Since I last wrote I have sank into this sort of anxiety, the familiarity of it, this sinking, this stuckness, I haven’t felt this deep within my chest or tightness in my throat for a long time, though I remember it. This I can’t get out and don’t know what I’m doing here, everything sucks and this is never going to end sort of thing. It’s not a place I want to be and I don’t know why I continue to sit in it. Really. Just swimming in it. My mind races, my body vibrates, my heart thumps and my chest explodes with burning sensations while at the same time my body feels consumed, boiled over, numb. I’m paralyzed to move, to push, to change. I just want to do nothing. To stop. To wilt. To fade. No one would notice, right?

I get the sensation that this is the bud looking to burst open into the fresh spring air, a glimpse of the blue skies and the green grass, coming into its full expression, yet the comfort, the warmth, the safety of it’s bud is alluring. And then when I step out, I break into the light, I start that conversation, catch that person’s eye, I come back to life. I step in and allow. I connect. That’s just what it is. I connect and get out of my head and into my body, into my heart, into this life. Out of my whirling, twirling, mess of a mind that creates problems and finds issues everywhere it turns. I wonder, can’t I just sit with it all? Can’t I just face it? And is it this place? I know that it is not about the place necessarily because everything happens the same in every place, always, it is me and it is what I have within me to face, this glaring, wild, firey ball of fear, guilt, anger, frustration. And it grips and it seeks and it greedily holds onto any glimpse it has of showing its face. And I sit with it and I see it and I feel it consume me. But does sitting at home just sinking into this do anything?

Of course not. That is not what I’m here for. This short short life will be over before I know it and what I am here to do is share. Share my life, my love, my stories, my self with those to whom it may be useful. I don’t have time for this fear, this doubt, this seeking love and life from outside of me. So why do I choose to hide away? Why do I choose to stay still and quiet and want to go unnoticed? Even if it hurts, even if it pains me, even if it pains all those who long to see me shine? What is this all about? Why does the cycle repeat? Why am I back here to this place, these people, these feelings? What have I not learned and have chosen to come back around to?

I am only responsible for myself. I have no other obligation at all except to take care of me and sustain my own well being and the life I’d like to live. No one on this earth needs my help and attention more than I need my own. These patterns repeat because you still seek to ignore this fundamental reality. You are the only one who can give yourself permission to shine, to fail, to fall, to fly, to leap, to Love, to live. And that is what you want, isn’t it?

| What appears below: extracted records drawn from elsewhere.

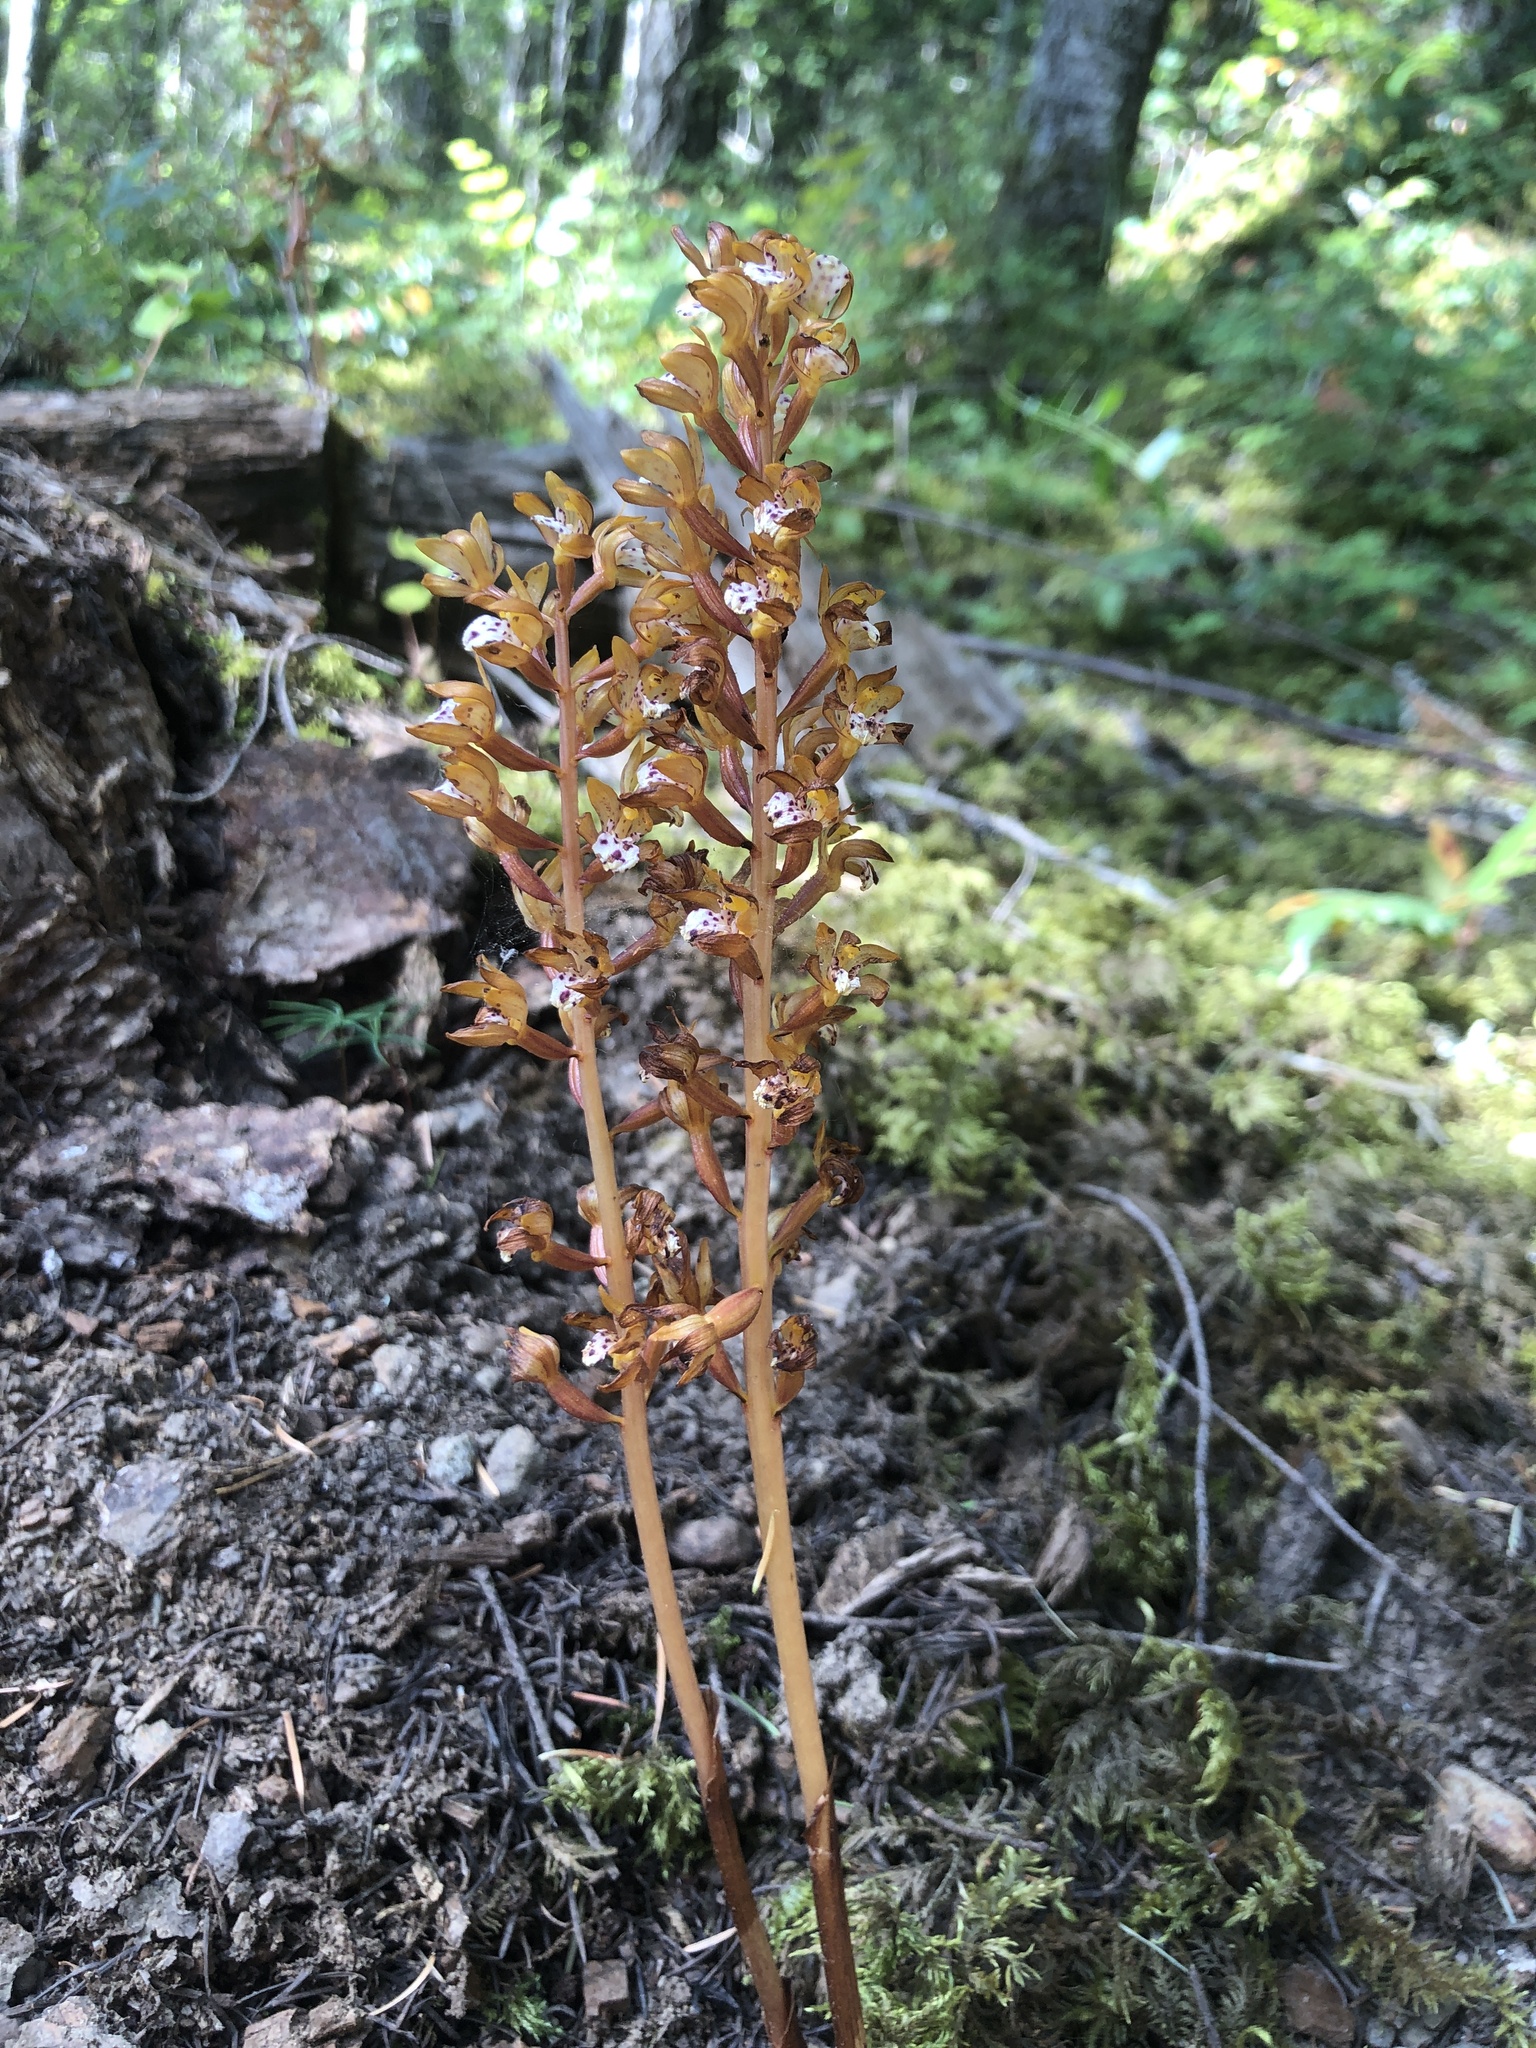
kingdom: Plantae
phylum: Tracheophyta
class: Liliopsida
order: Asparagales
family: Orchidaceae
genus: Corallorhiza
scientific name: Corallorhiza maculata
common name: Spotted coralroot
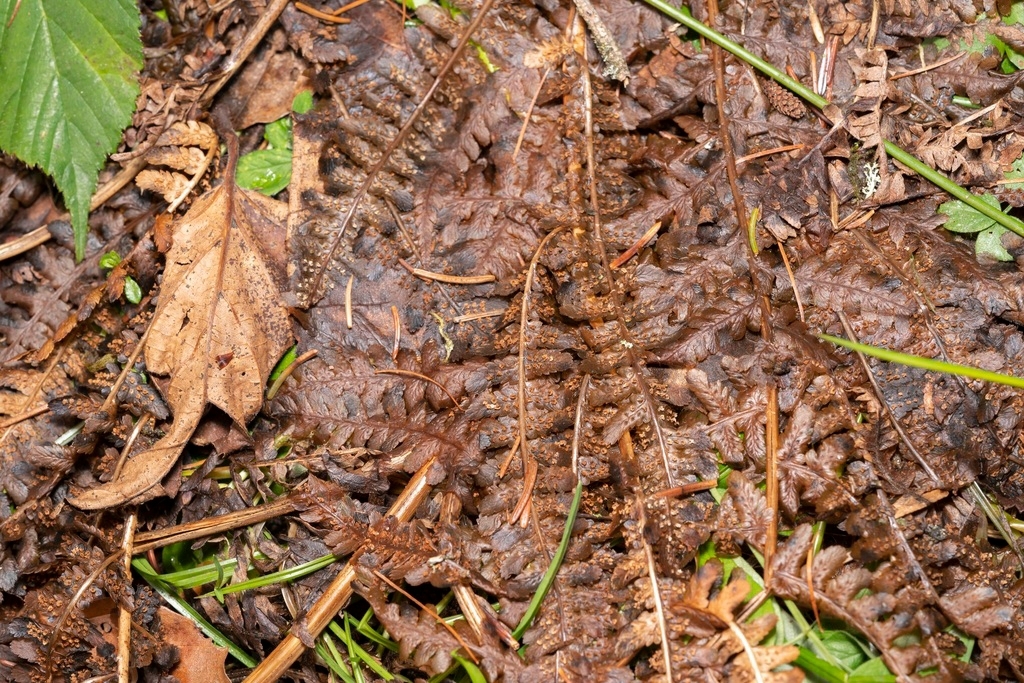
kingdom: Plantae
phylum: Tracheophyta
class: Polypodiopsida
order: Polypodiales
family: Dryopteridaceae
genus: Dryopteris
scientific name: Dryopteris filix-mas
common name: Male fern
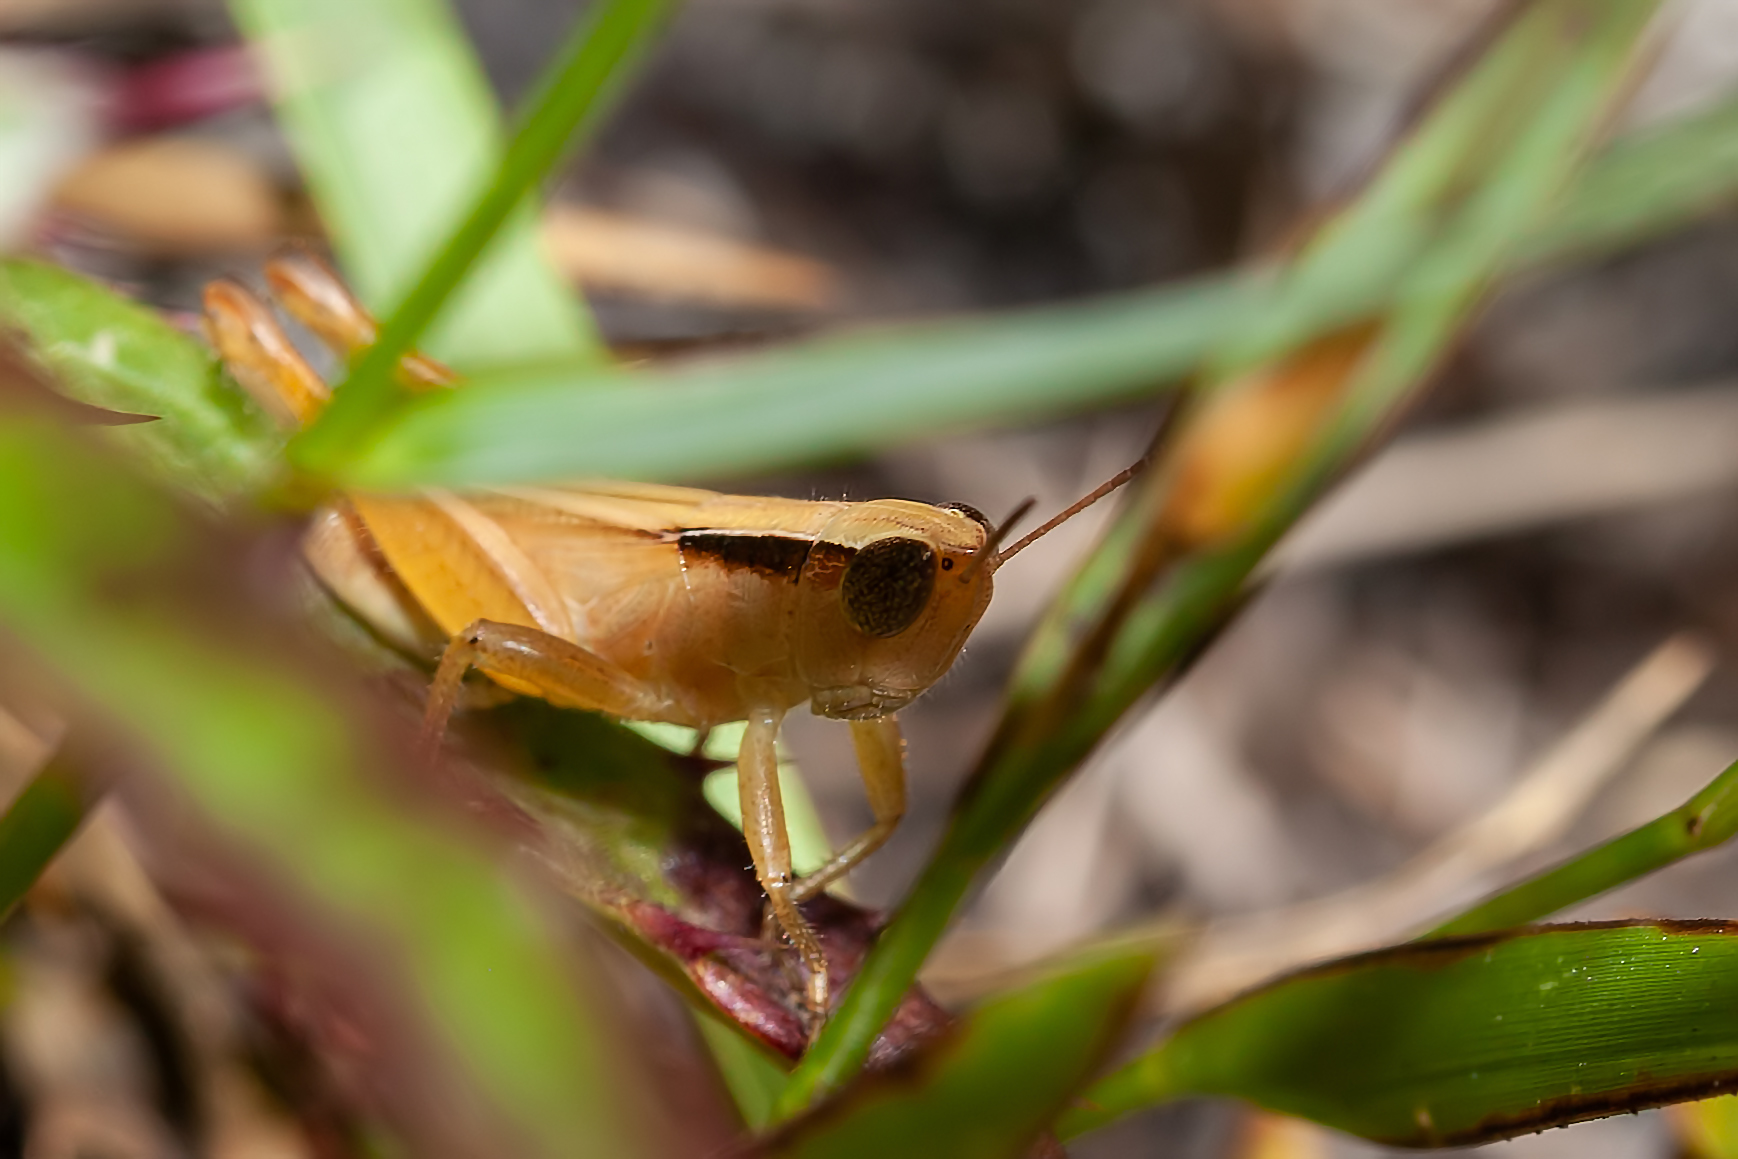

To live? Or would you rather this all stop? What is it that you fear? From whom do you seek permission? From whom are you seeking Love? Only you can give that to yourself. Only you can make yourself proud. Only by doing what you love, what you are called here to do. The most important relationship of all is the one you have with your higher self, the divine, the creator, the one who has brought you here. Why don’t you listen? Why don’t you trust? It’s time to make moves in the direction of your dreams. In the direction of all that you desire. Run wild, and far, and free. It is your time, dear one. Let this all go and know that I’ve got you. All that you hope, desire, dream, is coming for you. Put your heart and your mind in it, put all of you, surrender to this wild and crazy life, the only one given to you, keep at it and I promise, all is coming.